El Alzheimer alejó a mi padre de la cancha y de los partidos los últimos años. Sin embargo, pese a la pérdida de su memoria inmediata, se escapaba de la persona que lo cuidaba y se iba en la semana a la ciudad deportiva. En especial, cuando había sol. Era increíble que pudiera ir y volver en colectivo hasta cerca de los 90 años. Un par de veces nos llamaron desde el club (les dije que era muy conocido) para decirnos que se sentía medio perdido por el calor. Siempre llevaba una agenda con los números de celulares de sus tres hijos. Era como uno de Los Matadores, pero sin nunca haber jugado. Es más, se hizo amigo de la mayoría de los futbolistas de Los Matadores.

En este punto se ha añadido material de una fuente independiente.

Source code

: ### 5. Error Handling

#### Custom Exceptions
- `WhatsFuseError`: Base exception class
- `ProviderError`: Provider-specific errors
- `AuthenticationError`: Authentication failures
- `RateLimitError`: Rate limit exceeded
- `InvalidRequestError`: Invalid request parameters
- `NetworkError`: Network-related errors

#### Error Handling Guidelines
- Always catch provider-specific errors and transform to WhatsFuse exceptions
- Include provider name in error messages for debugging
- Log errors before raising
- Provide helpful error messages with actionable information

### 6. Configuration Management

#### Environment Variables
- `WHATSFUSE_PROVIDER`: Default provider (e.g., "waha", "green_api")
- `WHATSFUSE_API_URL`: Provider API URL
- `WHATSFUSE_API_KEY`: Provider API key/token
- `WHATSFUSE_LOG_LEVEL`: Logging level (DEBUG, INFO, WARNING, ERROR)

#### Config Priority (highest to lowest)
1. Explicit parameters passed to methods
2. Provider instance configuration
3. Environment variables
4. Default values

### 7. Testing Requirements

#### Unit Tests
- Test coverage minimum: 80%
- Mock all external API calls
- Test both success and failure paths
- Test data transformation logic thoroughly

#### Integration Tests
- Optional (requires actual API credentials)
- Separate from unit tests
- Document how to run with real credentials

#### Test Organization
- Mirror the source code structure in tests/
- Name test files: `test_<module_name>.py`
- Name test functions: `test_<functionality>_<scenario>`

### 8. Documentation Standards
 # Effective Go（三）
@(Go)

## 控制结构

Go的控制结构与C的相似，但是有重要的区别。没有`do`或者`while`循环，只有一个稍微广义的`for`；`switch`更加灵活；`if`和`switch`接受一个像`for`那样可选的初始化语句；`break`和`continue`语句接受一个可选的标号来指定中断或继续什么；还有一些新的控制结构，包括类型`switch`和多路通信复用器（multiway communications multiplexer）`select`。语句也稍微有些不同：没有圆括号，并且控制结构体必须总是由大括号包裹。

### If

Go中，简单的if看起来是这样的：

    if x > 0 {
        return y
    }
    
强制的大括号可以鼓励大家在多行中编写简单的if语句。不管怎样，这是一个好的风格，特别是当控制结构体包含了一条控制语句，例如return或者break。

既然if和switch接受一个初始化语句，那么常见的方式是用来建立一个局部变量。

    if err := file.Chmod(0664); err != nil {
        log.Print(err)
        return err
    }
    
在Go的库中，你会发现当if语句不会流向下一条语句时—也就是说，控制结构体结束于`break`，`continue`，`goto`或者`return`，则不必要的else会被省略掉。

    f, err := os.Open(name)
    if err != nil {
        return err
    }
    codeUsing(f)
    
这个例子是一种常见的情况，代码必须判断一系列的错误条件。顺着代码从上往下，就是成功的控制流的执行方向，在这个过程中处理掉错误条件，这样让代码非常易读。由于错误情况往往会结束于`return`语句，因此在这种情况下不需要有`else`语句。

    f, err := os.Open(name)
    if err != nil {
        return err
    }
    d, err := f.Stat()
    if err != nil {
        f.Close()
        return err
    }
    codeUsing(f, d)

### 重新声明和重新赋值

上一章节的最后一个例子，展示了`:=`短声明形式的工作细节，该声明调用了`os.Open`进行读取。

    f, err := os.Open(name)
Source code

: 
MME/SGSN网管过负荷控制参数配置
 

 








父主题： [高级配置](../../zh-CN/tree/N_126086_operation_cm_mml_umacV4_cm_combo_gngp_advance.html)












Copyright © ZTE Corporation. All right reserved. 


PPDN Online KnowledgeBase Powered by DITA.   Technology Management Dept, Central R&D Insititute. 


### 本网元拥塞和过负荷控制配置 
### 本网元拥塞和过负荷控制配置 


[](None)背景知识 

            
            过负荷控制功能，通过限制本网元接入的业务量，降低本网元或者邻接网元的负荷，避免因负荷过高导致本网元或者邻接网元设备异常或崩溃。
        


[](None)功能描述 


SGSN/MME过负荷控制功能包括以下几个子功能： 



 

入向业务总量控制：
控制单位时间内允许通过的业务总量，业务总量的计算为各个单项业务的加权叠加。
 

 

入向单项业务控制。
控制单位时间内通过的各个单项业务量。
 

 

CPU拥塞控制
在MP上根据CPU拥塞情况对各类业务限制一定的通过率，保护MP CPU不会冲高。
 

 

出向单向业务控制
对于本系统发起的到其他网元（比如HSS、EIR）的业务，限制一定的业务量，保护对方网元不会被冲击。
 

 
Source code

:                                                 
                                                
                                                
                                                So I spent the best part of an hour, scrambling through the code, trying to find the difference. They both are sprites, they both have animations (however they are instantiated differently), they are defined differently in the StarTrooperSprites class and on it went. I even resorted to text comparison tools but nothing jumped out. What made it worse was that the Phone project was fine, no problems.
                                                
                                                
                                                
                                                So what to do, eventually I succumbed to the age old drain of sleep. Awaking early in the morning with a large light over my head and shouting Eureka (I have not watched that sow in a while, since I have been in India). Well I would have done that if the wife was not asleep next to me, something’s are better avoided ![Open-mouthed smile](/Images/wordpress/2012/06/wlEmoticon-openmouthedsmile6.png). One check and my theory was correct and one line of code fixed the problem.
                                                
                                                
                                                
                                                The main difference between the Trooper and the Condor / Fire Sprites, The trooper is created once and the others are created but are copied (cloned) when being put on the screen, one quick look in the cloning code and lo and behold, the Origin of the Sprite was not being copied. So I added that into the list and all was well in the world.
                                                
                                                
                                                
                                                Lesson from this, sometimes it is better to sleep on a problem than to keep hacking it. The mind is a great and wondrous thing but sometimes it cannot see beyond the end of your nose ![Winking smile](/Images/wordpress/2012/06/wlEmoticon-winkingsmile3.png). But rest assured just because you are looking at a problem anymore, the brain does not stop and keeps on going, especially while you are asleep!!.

Paradójicamente, San Lorenzo es el Matador. Los Matadores. Y mi viejo murió. Nos dejó una casa llena de todo tipo de banderines y cuadros del Ciclón. Era como su pequeño museo. Y nos dejó innumerables fotos, revistas, diarios con toda la historia del club. No sé adónde estará su alma (nadie lo puede saber). También, como Felipe, ni siquiera puedo explicar qué es el alma. Sólo sé adónde irán sus cenizas. Ah, mi padre se llamaba (o llama) Juan Carlos Casas. Se fue a los 91 años por el maldito alemán que le invadió la mente. No sufrió. Y todavía no puedo llorarlo. Y eso que ya lloré, con él, varias veces, junto a San Lorenzo.